Root battled hard and registered his fifth half-century of the series, but again failed to emerge after the lunch break due to his illness. England's fight was soon to fade. Bairstow was lbw to Cummins for 38, and two balls later Cummins bounce out Stuart Broad, who fended a catch that was skied to the wicketkeeper Tim Paine.

Mason Crane also fell to a short ball from Cummins, caught behind off his glove, curiously asking for a review despite clear evidence the ball had flicked a significant portion of his thumb on the way through to the wicketkeeper. Anderson's wicket was all Australia needed to secure the result, which was England's heaviest defeat to Australia in a Test since they lost by an innings and 148 runs at Headingley in 1993.

The post-match presentations rather summed it all up.

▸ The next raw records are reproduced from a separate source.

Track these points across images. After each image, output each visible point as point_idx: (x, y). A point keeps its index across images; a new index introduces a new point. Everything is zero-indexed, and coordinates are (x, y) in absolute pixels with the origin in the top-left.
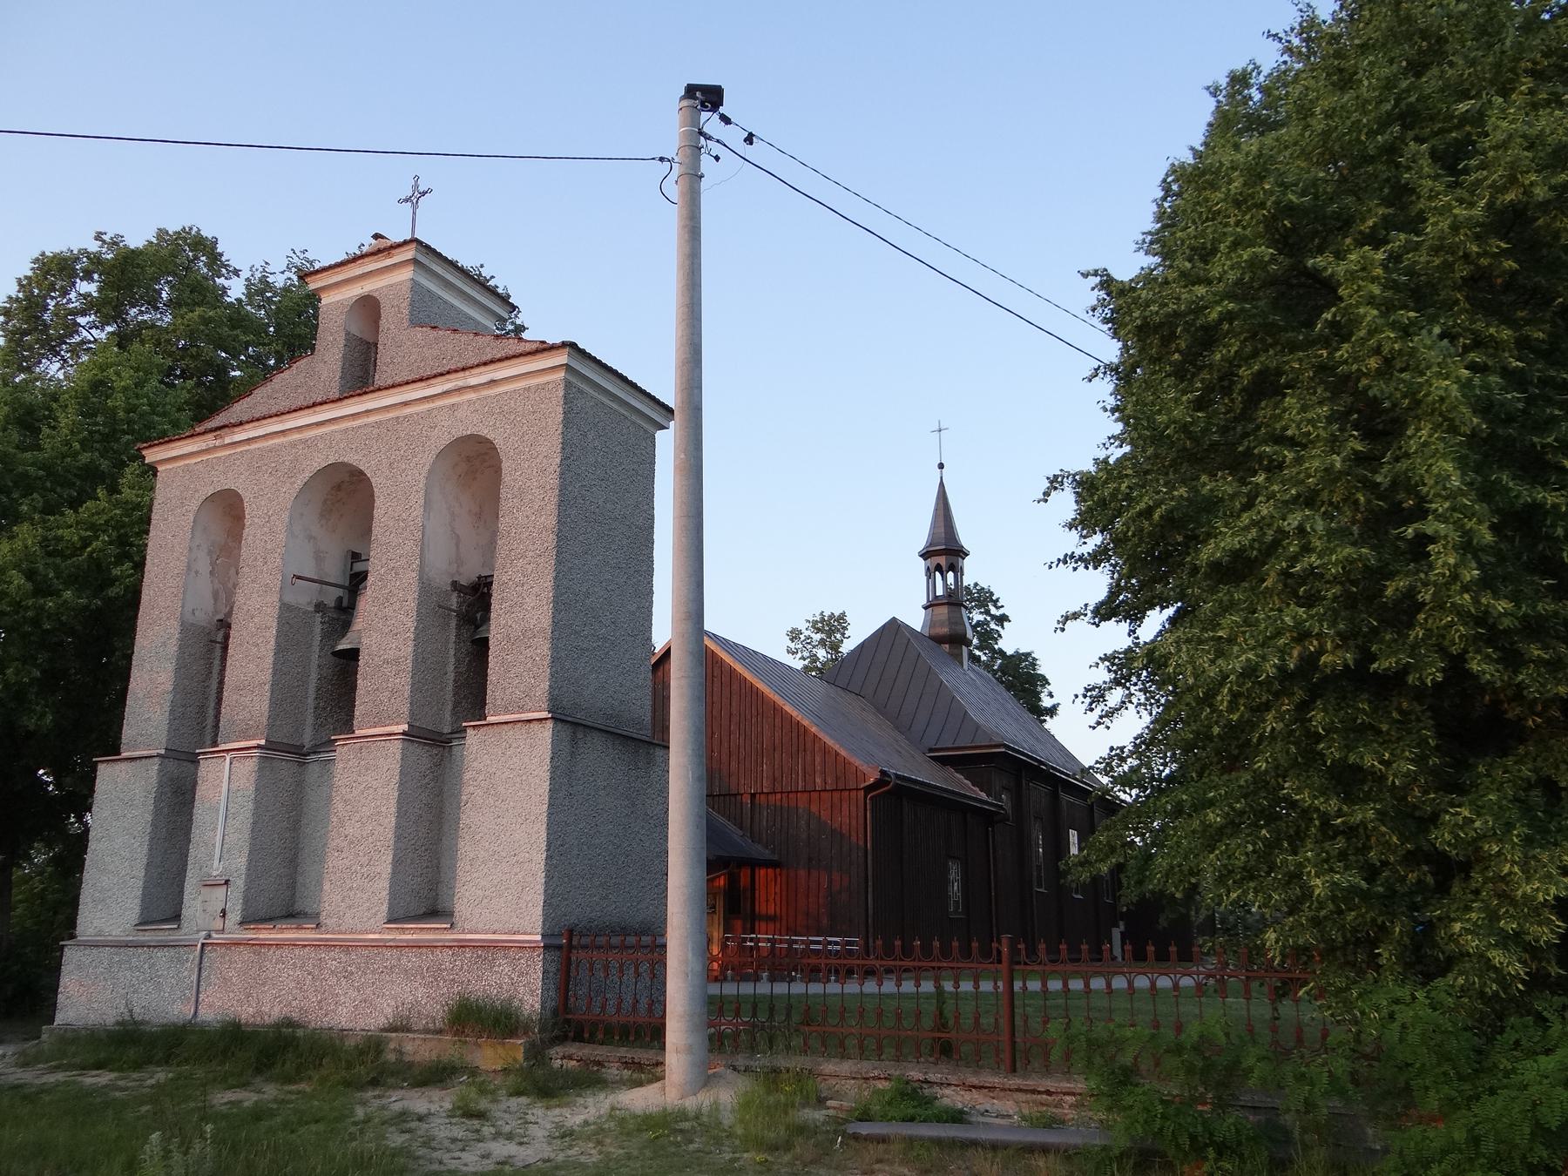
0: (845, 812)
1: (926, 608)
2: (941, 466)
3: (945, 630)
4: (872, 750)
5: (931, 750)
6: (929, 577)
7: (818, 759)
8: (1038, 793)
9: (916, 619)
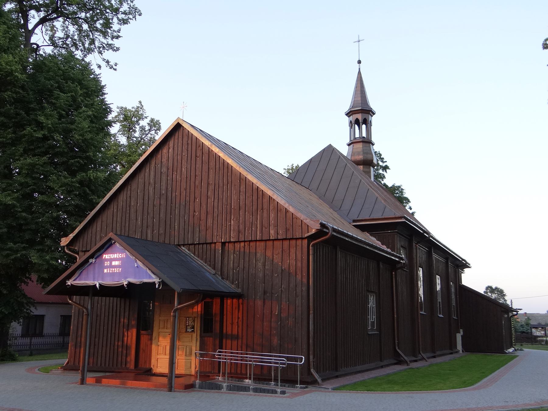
0: (293, 255)
1: (349, 145)
2: (359, 62)
3: (360, 157)
4: (313, 213)
5: (354, 221)
6: (351, 127)
7: (272, 215)
8: (420, 252)
9: (344, 150)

Man of the Match was Cummins, for his eight wickets. Man of the Series was Steven Smith, for his 687 runs, more than 300 in front of the highest-scoring England batsman, Dawid Malan. And England's captain, Root, was unable to mount the dais to speak on behalf of his side, instead represented by the vice-captain Anderson. It was just one more thing that had gone wrong for England in a series full of them. Courtesy: ESPN Cricinfo.

Player  of the Match was Australian Pat Cummins while Player of the Series was Aussie skipper Steven Smith.